Sentinel lymph node (LN) sampling, a technique widely used to manage breast cancer and melanoma, seeks to select LNs that accurately predict regional node status and can be extensively examined to identify nodal metastatic disease not detected by standard histopathological staging. For patients with resectable colon cancer, improved identification of LN disease would significantly advance patient care by identifying patients likely to benefit from adjuvant therapy. This study, conducted by 25 surgeons at 13 institutions, examined whether sentinel node (SN) sampling accurately predicted LN status for patients with resectable colon cancer.


SN sampling involved peritumor injection of 1% isosulfan blue, followed by identification of all LN visualized within 10 minutes. SN sampling was performed on 79 of 91 patients enrolled, followed by multilevel sectioning (MLS) of the nodes and examination by a single study pathologist.


By standard histopathology, 7 patients had primary disease that was either benign or not colon cancer and were therefore excluded from further studies. Of 72 colon cancer cases studied, 48 (66%) were node-negative and 24 (33%) contained nodal metastases. SNs were successfully located in 66 cases (92%), with an average of 2.1 nodes per patient. SNs were negative in 14 of 24 node-positive cases (58%). MLS revealed tumor in a SN in 1 of these cases, bringing the false-negative rate of SN examination to 54%.

__Work to be completed__
Please list every percentage figure that appears in the text on sentinel node sampling in colon cancer, in the order they occur.

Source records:
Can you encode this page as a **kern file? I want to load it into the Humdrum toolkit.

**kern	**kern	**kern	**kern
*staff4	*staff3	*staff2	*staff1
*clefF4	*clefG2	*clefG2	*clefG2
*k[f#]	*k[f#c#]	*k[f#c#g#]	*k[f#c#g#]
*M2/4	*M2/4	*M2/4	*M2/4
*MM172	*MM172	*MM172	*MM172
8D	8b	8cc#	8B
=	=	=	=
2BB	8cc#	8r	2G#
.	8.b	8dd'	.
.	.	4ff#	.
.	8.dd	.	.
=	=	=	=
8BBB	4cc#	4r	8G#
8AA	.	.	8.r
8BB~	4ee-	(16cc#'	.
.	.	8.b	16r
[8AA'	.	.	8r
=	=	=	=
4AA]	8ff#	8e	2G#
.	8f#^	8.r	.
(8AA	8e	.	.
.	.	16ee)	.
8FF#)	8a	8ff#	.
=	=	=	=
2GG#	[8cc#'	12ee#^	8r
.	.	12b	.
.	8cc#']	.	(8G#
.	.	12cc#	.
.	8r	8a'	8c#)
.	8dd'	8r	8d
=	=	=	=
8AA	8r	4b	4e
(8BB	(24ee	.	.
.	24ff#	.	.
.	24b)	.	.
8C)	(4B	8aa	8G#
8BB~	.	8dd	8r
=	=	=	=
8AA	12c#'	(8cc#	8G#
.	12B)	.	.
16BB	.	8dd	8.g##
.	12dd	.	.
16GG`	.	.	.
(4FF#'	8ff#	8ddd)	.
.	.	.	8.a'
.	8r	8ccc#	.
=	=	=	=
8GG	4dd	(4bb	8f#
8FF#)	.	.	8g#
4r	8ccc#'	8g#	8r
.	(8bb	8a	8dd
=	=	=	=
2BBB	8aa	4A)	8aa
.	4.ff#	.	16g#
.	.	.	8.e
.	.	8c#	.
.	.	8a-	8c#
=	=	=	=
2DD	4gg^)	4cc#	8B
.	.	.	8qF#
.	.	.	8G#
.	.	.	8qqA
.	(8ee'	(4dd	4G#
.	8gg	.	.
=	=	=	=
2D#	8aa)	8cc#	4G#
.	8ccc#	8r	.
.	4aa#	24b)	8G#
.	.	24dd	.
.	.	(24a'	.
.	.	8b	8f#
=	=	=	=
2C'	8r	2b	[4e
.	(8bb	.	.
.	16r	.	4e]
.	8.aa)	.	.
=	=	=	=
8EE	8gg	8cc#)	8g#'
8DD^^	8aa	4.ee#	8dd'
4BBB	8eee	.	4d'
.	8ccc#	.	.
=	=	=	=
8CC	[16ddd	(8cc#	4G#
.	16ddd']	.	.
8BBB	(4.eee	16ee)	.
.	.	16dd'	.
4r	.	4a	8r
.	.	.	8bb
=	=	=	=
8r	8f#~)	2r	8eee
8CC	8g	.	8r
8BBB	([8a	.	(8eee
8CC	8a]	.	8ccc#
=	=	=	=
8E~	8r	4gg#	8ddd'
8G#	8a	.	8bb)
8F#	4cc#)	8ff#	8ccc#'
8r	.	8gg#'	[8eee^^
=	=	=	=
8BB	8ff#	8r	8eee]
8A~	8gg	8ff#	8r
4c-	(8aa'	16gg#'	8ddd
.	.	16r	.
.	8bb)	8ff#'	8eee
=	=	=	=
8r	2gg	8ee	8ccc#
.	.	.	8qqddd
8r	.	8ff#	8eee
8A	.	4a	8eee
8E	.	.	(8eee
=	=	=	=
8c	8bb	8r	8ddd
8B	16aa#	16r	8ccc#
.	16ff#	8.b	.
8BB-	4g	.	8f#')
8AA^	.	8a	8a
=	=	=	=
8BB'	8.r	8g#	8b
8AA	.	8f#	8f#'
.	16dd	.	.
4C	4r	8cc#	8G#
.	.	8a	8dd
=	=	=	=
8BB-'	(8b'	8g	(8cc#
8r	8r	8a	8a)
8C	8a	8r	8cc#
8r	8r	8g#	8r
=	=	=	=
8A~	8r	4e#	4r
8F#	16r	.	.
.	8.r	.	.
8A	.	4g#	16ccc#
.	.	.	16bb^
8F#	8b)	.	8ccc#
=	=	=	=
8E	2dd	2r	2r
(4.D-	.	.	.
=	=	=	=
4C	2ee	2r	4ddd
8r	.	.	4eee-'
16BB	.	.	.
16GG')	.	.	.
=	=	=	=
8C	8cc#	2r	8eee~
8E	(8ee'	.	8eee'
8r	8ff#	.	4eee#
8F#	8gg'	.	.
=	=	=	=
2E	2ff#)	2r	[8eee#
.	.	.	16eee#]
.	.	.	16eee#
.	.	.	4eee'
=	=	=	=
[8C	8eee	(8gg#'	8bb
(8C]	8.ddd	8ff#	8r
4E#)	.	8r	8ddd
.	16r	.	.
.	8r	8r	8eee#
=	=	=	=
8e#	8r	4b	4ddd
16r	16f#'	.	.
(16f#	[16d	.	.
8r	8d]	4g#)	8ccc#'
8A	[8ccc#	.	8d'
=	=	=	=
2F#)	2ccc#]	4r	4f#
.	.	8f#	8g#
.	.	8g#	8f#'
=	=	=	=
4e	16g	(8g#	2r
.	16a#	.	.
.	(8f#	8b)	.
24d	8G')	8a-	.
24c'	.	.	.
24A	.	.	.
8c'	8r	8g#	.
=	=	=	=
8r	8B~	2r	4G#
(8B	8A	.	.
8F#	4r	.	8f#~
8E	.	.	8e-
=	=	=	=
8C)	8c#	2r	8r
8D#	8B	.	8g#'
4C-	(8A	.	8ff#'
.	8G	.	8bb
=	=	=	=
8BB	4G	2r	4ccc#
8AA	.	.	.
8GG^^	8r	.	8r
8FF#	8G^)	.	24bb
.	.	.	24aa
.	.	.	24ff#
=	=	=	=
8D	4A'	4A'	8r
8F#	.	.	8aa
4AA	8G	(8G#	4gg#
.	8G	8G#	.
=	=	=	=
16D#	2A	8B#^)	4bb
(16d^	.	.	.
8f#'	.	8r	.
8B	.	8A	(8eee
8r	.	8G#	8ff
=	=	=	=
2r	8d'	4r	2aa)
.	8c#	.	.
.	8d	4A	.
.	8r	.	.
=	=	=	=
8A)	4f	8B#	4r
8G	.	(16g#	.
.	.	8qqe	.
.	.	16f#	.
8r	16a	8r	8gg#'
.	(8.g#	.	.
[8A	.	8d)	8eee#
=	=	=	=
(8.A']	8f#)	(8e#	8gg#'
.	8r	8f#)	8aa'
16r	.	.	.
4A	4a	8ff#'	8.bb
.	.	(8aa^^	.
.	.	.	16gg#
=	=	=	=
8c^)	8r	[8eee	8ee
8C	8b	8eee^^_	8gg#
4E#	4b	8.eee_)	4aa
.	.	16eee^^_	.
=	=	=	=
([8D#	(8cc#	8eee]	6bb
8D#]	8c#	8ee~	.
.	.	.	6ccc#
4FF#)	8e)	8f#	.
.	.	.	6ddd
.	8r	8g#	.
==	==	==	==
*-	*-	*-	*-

__Expected output__
1%, 66%, 33%, 92%, 58%, 54%